(Aim of the task): Line by line, copy the entries exactly, excluding the pictures.

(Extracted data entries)
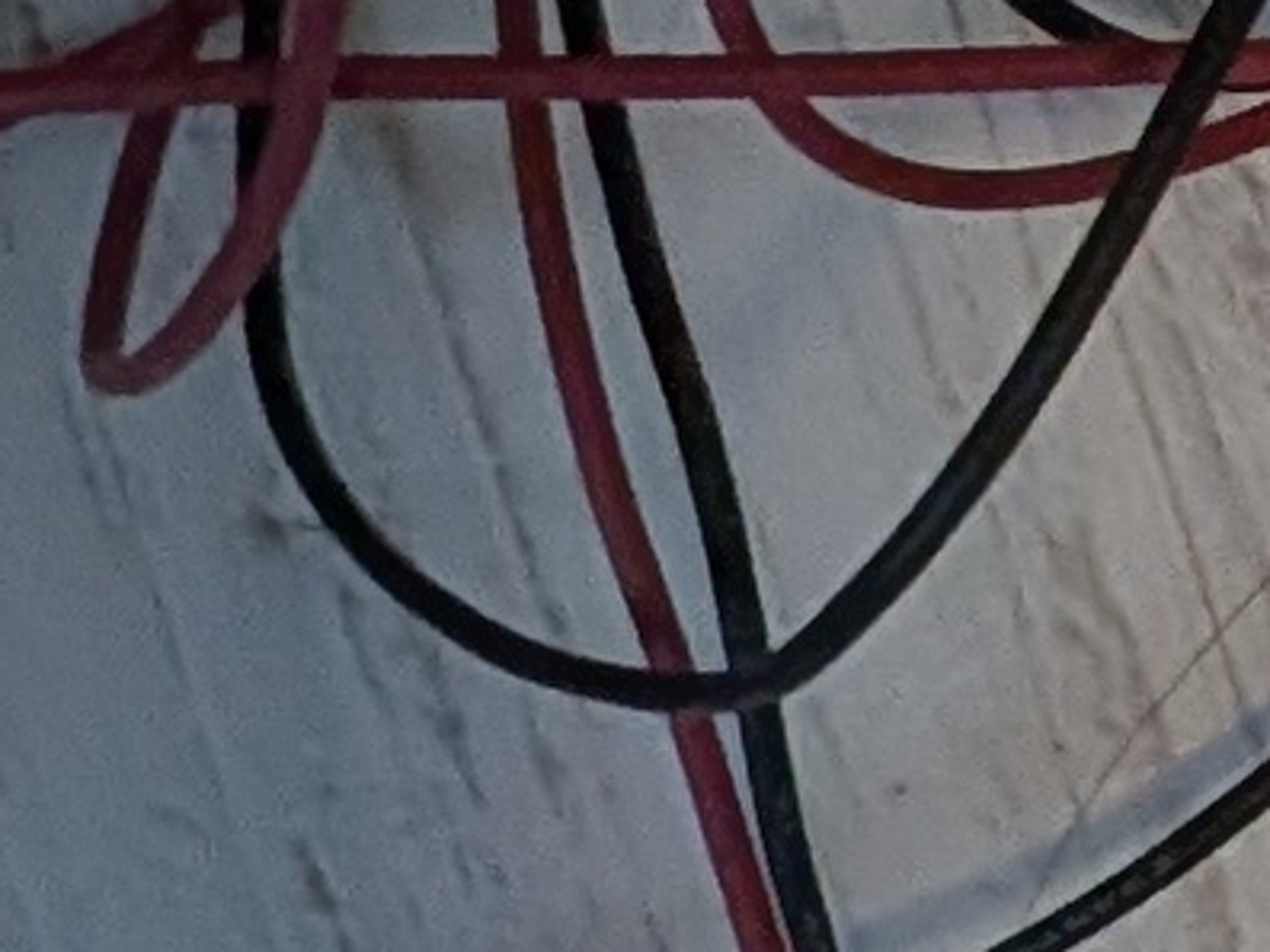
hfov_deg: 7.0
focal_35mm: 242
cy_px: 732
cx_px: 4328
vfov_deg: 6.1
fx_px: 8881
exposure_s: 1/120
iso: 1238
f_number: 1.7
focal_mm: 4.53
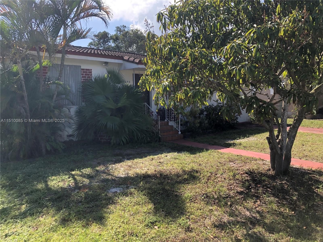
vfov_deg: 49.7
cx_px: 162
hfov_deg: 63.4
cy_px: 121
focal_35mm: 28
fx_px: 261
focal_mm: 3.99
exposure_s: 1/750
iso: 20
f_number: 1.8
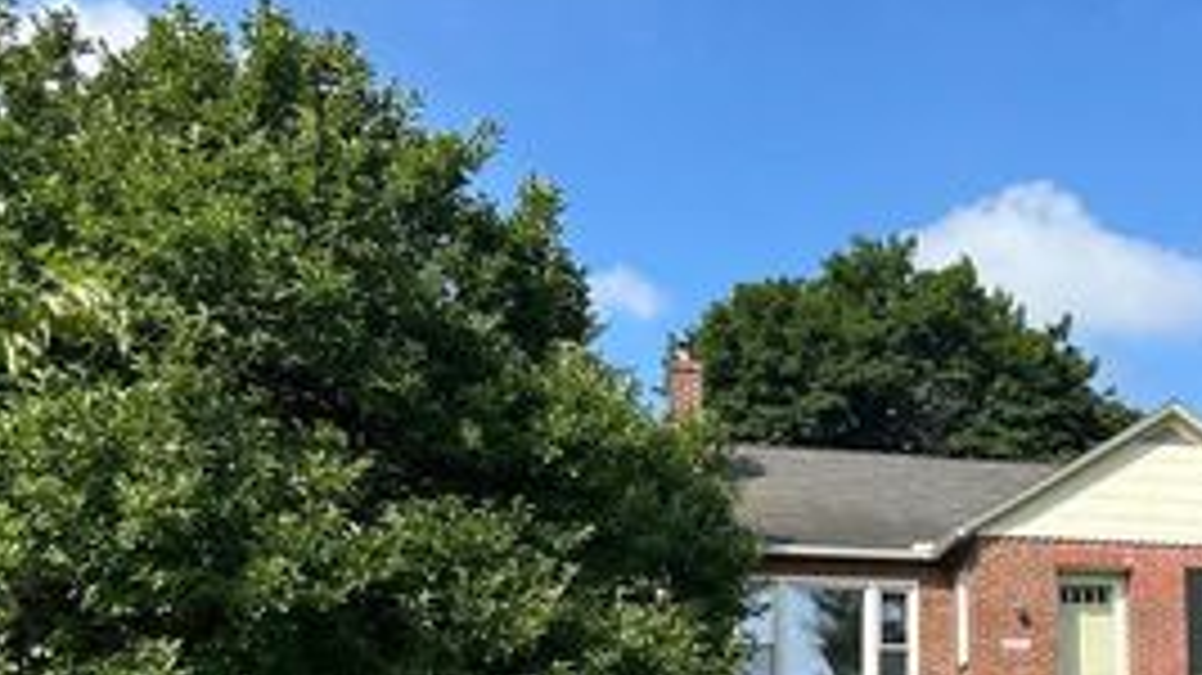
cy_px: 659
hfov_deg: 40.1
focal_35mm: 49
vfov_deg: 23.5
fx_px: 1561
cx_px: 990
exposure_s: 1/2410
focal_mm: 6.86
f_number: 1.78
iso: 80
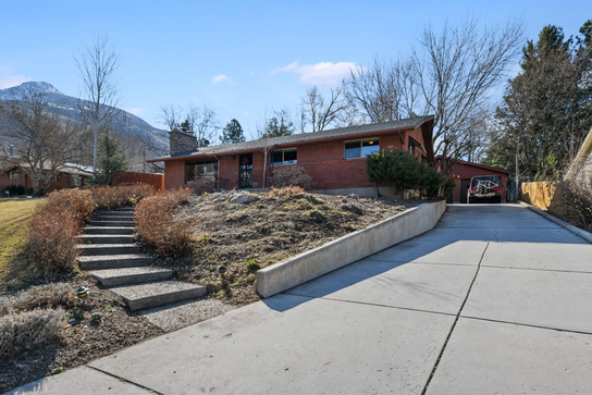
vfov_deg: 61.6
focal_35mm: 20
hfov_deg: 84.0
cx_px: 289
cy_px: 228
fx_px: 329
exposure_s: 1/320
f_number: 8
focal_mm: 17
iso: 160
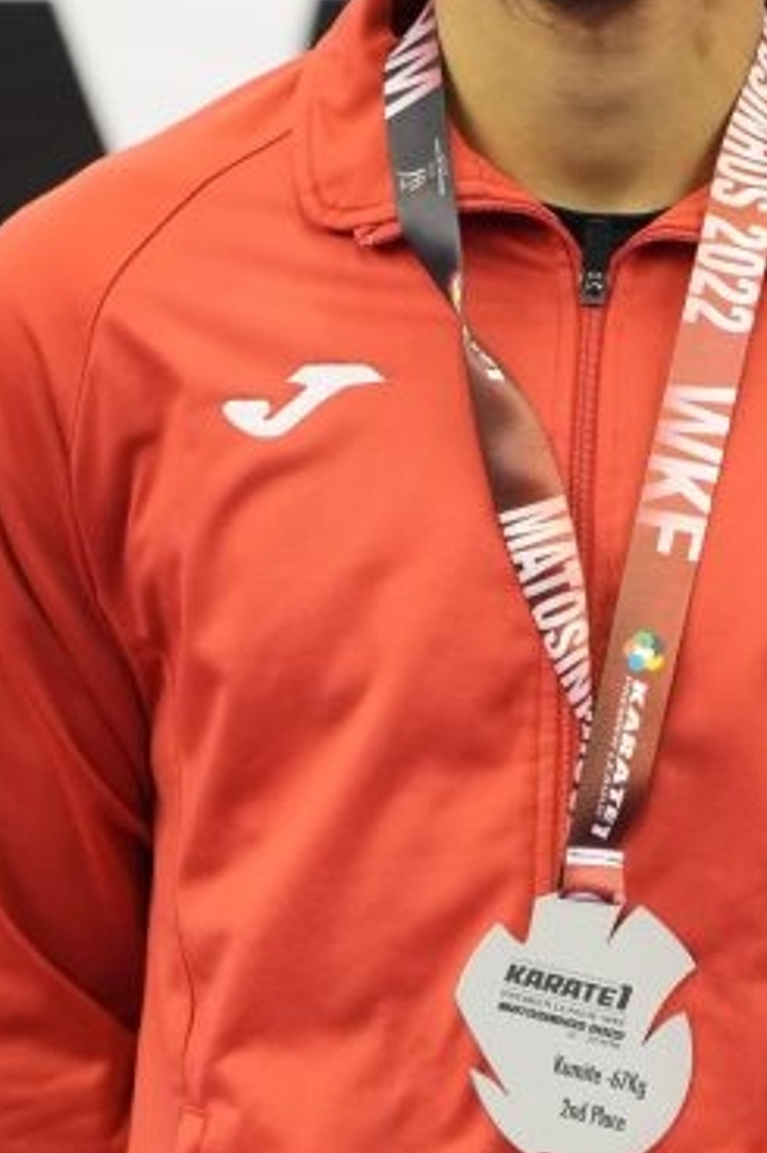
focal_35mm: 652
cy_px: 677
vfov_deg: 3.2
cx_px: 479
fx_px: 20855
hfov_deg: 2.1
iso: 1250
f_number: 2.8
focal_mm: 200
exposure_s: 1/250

(Answer to this problem):
hfov_deg: 7.0
focal_35mm: 242
cy_px: 732
cx_px: 4328
vfov_deg: 6.1
fx_px: 8881
exposure_s: 1/120
iso: 1238
f_number: 1.7
focal_mm: 4.53
vfov_deg: 49.7
cx_px: 162
hfov_deg: 63.4
cy_px: 121
focal_35mm: 28
fx_px: 261
focal_mm: 3.99
exposure_s: 1/750
iso: 20
f_number: 1.8
cy_px: 659
hfov_deg: 40.1
focal_35mm: 49
vfov_deg: 23.5
fx_px: 1561
cx_px: 990
exposure_s: 1/2410
focal_mm: 6.86
f_number: 1.78
iso: 80
vfov_deg: 61.6
focal_35mm: 20
hfov_deg: 84.0
cx_px: 289
cy_px: 228
fx_px: 329
exposure_s: 1/320
f_number: 8
focal_mm: 17
iso: 160
focal_35mm: 652
cy_px: 677
vfov_deg: 3.2
cx_px: 479
fx_px: 20855
hfov_deg: 2.1
iso: 1250
f_number: 2.8
focal_mm: 200
exposure_s: 1/250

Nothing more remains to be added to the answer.